Design files in plain text
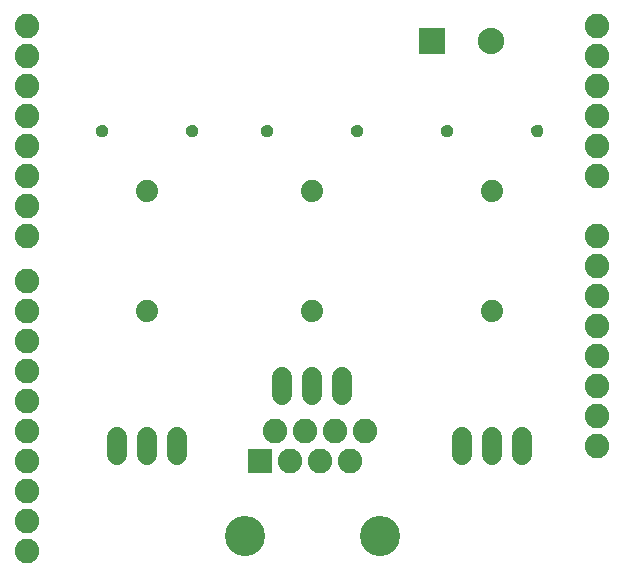
<source format=gts>
G75*
%MOIN*%
%OFA0B0*%
%FSLAX25Y25*%
%IPPOS*%
%LPD*%
%AMOC8*
5,1,8,0,0,1.08239X$1,22.5*
%
%ADD10C,0.07400*%
%ADD11R,0.08800X0.08800*%
%ADD12C,0.08800*%
%ADD13C,0.08200*%
%ADD14R,0.08200X0.08200*%
%ADD15C,0.13398*%
%ADD16C,0.00500*%
%ADD17C,0.06800*%
D10*
X0055000Y0182524D03*
X0055000Y0222524D03*
X0110000Y0222524D03*
X0110000Y0182524D03*
X0170000Y0182524D03*
X0170000Y0222524D03*
D11*
X0150000Y0272524D03*
D12*
X0169685Y0272524D03*
D13*
X0015000Y0102524D03*
X0015000Y0112524D03*
X0015000Y0122524D03*
X0015000Y0132524D03*
X0015000Y0142524D03*
X0015000Y0152524D03*
X0015000Y0162524D03*
X0015000Y0172524D03*
X0015000Y0182524D03*
X0015000Y0192524D03*
X0015000Y0207524D03*
X0015000Y0217524D03*
X0015000Y0227524D03*
X0015000Y0237524D03*
X0015000Y0247524D03*
X0015000Y0257524D03*
X0015000Y0267524D03*
X0015000Y0277524D03*
X0097500Y0142524D03*
X0107500Y0142524D03*
X0102500Y0132524D03*
X0112500Y0132524D03*
X0117500Y0142524D03*
X0122500Y0132524D03*
X0127500Y0142524D03*
X0205000Y0147524D03*
X0205000Y0157524D03*
X0205000Y0167524D03*
X0205000Y0177524D03*
X0205000Y0187524D03*
X0205000Y0197524D03*
X0205000Y0207524D03*
X0205000Y0227524D03*
X0205000Y0237524D03*
X0205000Y0247524D03*
X0205000Y0257524D03*
X0205000Y0267524D03*
X0205000Y0277524D03*
X0205000Y0137524D03*
D14*
X0092500Y0132524D03*
D15*
X0087500Y0107524D03*
X0132500Y0107524D03*
D16*
X0125000Y0240764D02*
X0124607Y0240815D01*
X0124235Y0240952D01*
X0123903Y0241169D01*
X0123628Y0241453D01*
X0123423Y0241793D01*
X0123298Y0242169D01*
X0123260Y0242563D01*
X0123307Y0242947D01*
X0123437Y0243310D01*
X0123646Y0243636D01*
X0123921Y0243907D01*
X0124250Y0244109D01*
X0124616Y0244234D01*
X0125000Y0244274D01*
X0125382Y0244240D01*
X0125746Y0244122D01*
X0126075Y0243926D01*
X0126352Y0243661D01*
X0126563Y0243342D01*
X0126698Y0242983D01*
X0126750Y0242604D01*
X0126715Y0242203D01*
X0126592Y0241820D01*
X0126386Y0241475D01*
X0126109Y0241183D01*
X0125774Y0240961D01*
X0125398Y0240819D01*
X0125000Y0240764D01*
X0125026Y0240767D02*
X0124972Y0240767D01*
X0123809Y0241266D02*
X0126188Y0241266D01*
X0126559Y0241764D02*
X0123440Y0241764D01*
X0123289Y0242263D02*
X0126720Y0242263D01*
X0126728Y0242761D02*
X0123284Y0242761D01*
X0123419Y0243260D02*
X0126594Y0243260D01*
X0126250Y0243758D02*
X0123771Y0243758D01*
X0124840Y0244257D02*
X0125187Y0244257D01*
X0153250Y0242444D02*
X0153285Y0242844D01*
X0153408Y0243227D01*
X0153614Y0243573D01*
X0153891Y0243864D01*
X0154226Y0244086D01*
X0154602Y0244228D01*
X0155000Y0244283D01*
X0155393Y0244232D01*
X0155765Y0244095D01*
X0156097Y0243879D01*
X0156372Y0243594D01*
X0156577Y0243255D01*
X0156702Y0242878D01*
X0156740Y0242484D01*
X0156693Y0242100D01*
X0156563Y0241737D01*
X0156354Y0241412D01*
X0156079Y0241141D01*
X0155750Y0240938D01*
X0155384Y0240814D01*
X0155000Y0240774D01*
X0154618Y0240808D01*
X0154254Y0240926D01*
X0153925Y0241122D01*
X0153648Y0241386D01*
X0153437Y0241706D01*
X0153302Y0242064D01*
X0153250Y0242444D01*
X0153275Y0242263D02*
X0156713Y0242263D01*
X0156713Y0242761D02*
X0153278Y0242761D01*
X0153428Y0243260D02*
X0156574Y0243260D01*
X0156213Y0243758D02*
X0153790Y0243758D01*
X0154808Y0244257D02*
X0155204Y0244257D01*
X0156573Y0241764D02*
X0153415Y0241764D01*
X0153774Y0241266D02*
X0156206Y0241266D01*
X0183280Y0242474D02*
X0183332Y0242094D01*
X0183467Y0241736D01*
X0183678Y0241416D01*
X0183955Y0241152D01*
X0184284Y0240955D01*
X0184648Y0240837D01*
X0185030Y0240804D01*
X0185414Y0240843D01*
X0185780Y0240968D01*
X0186109Y0241171D01*
X0186384Y0241441D01*
X0186593Y0241767D01*
X0186723Y0242130D01*
X0186770Y0242514D01*
X0186732Y0242908D01*
X0186607Y0243285D01*
X0186402Y0243624D01*
X0186127Y0243909D01*
X0185795Y0244125D01*
X0185423Y0244262D01*
X0185030Y0244313D01*
X0184632Y0244258D01*
X0184256Y0244116D01*
X0183921Y0243894D01*
X0183644Y0243603D01*
X0183438Y0243257D01*
X0183315Y0242874D01*
X0183280Y0242474D01*
X0183309Y0242263D02*
X0186739Y0242263D01*
X0186746Y0242761D02*
X0183305Y0242761D01*
X0183440Y0243260D02*
X0186616Y0243260D01*
X0186272Y0243758D02*
X0183792Y0243758D01*
X0184628Y0244257D02*
X0185438Y0244257D01*
X0186591Y0241764D02*
X0183456Y0241764D01*
X0183835Y0241266D02*
X0186206Y0241266D01*
X0096720Y0242574D02*
X0096685Y0242173D01*
X0096562Y0241790D01*
X0096356Y0241445D01*
X0096079Y0241153D01*
X0095744Y0240931D01*
X0095368Y0240789D01*
X0094970Y0240734D01*
X0094577Y0240785D01*
X0094205Y0240922D01*
X0093873Y0241139D01*
X0093598Y0241424D01*
X0093393Y0241763D01*
X0093268Y0242139D01*
X0093230Y0242533D01*
X0093277Y0242917D01*
X0093407Y0243280D01*
X0093616Y0243606D01*
X0093891Y0243877D01*
X0094220Y0244079D01*
X0094586Y0244204D01*
X0094970Y0244244D01*
X0095352Y0244210D01*
X0095716Y0244092D01*
X0096045Y0243896D01*
X0096322Y0243631D01*
X0096533Y0243312D01*
X0096668Y0242953D01*
X0096720Y0242574D01*
X0096694Y0242761D02*
X0093258Y0242761D01*
X0093256Y0242263D02*
X0096693Y0242263D01*
X0096546Y0241764D02*
X0093392Y0241764D01*
X0093750Y0241266D02*
X0096186Y0241266D01*
X0095213Y0240767D02*
X0094712Y0240767D01*
X0093400Y0243260D02*
X0096553Y0243260D01*
X0096189Y0243758D02*
X0093771Y0243758D01*
X0071750Y0242604D02*
X0071715Y0242203D01*
X0071592Y0241820D01*
X0071386Y0241475D01*
X0071109Y0241183D01*
X0070774Y0240961D01*
X0070398Y0240819D01*
X0070000Y0240764D01*
X0069607Y0240815D01*
X0069235Y0240952D01*
X0068903Y0241169D01*
X0068628Y0241453D01*
X0068423Y0241793D01*
X0068298Y0242169D01*
X0068260Y0242563D01*
X0068307Y0242947D01*
X0068437Y0243310D01*
X0068646Y0243636D01*
X0068921Y0243907D01*
X0069250Y0244109D01*
X0069616Y0244234D01*
X0070000Y0244274D01*
X0070382Y0244240D01*
X0070746Y0244122D01*
X0071075Y0243926D01*
X0071352Y0243661D01*
X0071563Y0243342D01*
X0071698Y0242983D01*
X0071750Y0242604D01*
X0071728Y0242761D02*
X0068284Y0242761D01*
X0068289Y0242263D02*
X0071720Y0242263D01*
X0071559Y0241764D02*
X0068440Y0241764D01*
X0068809Y0241266D02*
X0071188Y0241266D01*
X0070026Y0240767D02*
X0069972Y0240767D01*
X0068419Y0243260D02*
X0071594Y0243260D01*
X0071250Y0243758D02*
X0068771Y0243758D01*
X0069840Y0244257D02*
X0070187Y0244257D01*
X0041720Y0242574D02*
X0041685Y0242173D01*
X0041562Y0241790D01*
X0041356Y0241445D01*
X0041079Y0241153D01*
X0040744Y0240931D01*
X0040368Y0240789D01*
X0039970Y0240734D01*
X0039577Y0240785D01*
X0039205Y0240922D01*
X0038873Y0241139D01*
X0038598Y0241424D01*
X0038393Y0241763D01*
X0038268Y0242139D01*
X0038230Y0242533D01*
X0038277Y0242917D01*
X0038407Y0243280D01*
X0038616Y0243606D01*
X0038891Y0243877D01*
X0039220Y0244079D01*
X0039586Y0244204D01*
X0039970Y0244244D01*
X0040352Y0244210D01*
X0040716Y0244092D01*
X0041045Y0243896D01*
X0041322Y0243631D01*
X0041533Y0243312D01*
X0041668Y0242953D01*
X0041720Y0242574D01*
X0041694Y0242761D02*
X0038258Y0242761D01*
X0038256Y0242263D02*
X0041693Y0242263D01*
X0041546Y0241764D02*
X0038392Y0241764D01*
X0038750Y0241266D02*
X0041186Y0241266D01*
X0040213Y0240767D02*
X0039712Y0240767D01*
X0038400Y0243260D02*
X0041553Y0243260D01*
X0041189Y0243758D02*
X0038771Y0243758D01*
D17*
X0100000Y0160524D02*
X0100000Y0154524D01*
X0110000Y0154524D02*
X0110000Y0160524D01*
X0120000Y0160524D02*
X0120000Y0154524D01*
X0160000Y0140524D02*
X0160000Y0134524D01*
X0170000Y0134524D02*
X0170000Y0140524D01*
X0180000Y0140524D02*
X0180000Y0134524D01*
X0065000Y0134524D02*
X0065000Y0140524D01*
X0055000Y0140524D02*
X0055000Y0134524D01*
X0045000Y0134524D02*
X0045000Y0140524D01*
M02*

</source>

__Task goal__: What you give back should be only the lines of the records above, starting at the line with "X0038873Y0241139D01*" and ending at the line with "X0040213Y0240767D02*", restated word for word.

__Your response__:
X0038873Y0241139D01*
X0038598Y0241424D01*
X0038393Y0241763D01*
X0038268Y0242139D01*
X0038230Y0242533D01*
X0038277Y0242917D01*
X0038407Y0243280D01*
X0038616Y0243606D01*
X0038891Y0243877D01*
X0039220Y0244079D01*
X0039586Y0244204D01*
X0039970Y0244244D01*
X0040352Y0244210D01*
X0040716Y0244092D01*
X0041045Y0243896D01*
X0041322Y0243631D01*
X0041533Y0243312D01*
X0041668Y0242953D01*
X0041720Y0242574D01*
X0041694Y0242761D02*
X0038258Y0242761D01*
X0038256Y0242263D02*
X0041693Y0242263D01*
X0041546Y0241764D02*
X0038392Y0241764D01*
X0038750Y0241266D02*
X0041186Y0241266D01*
X0040213Y0240767D02*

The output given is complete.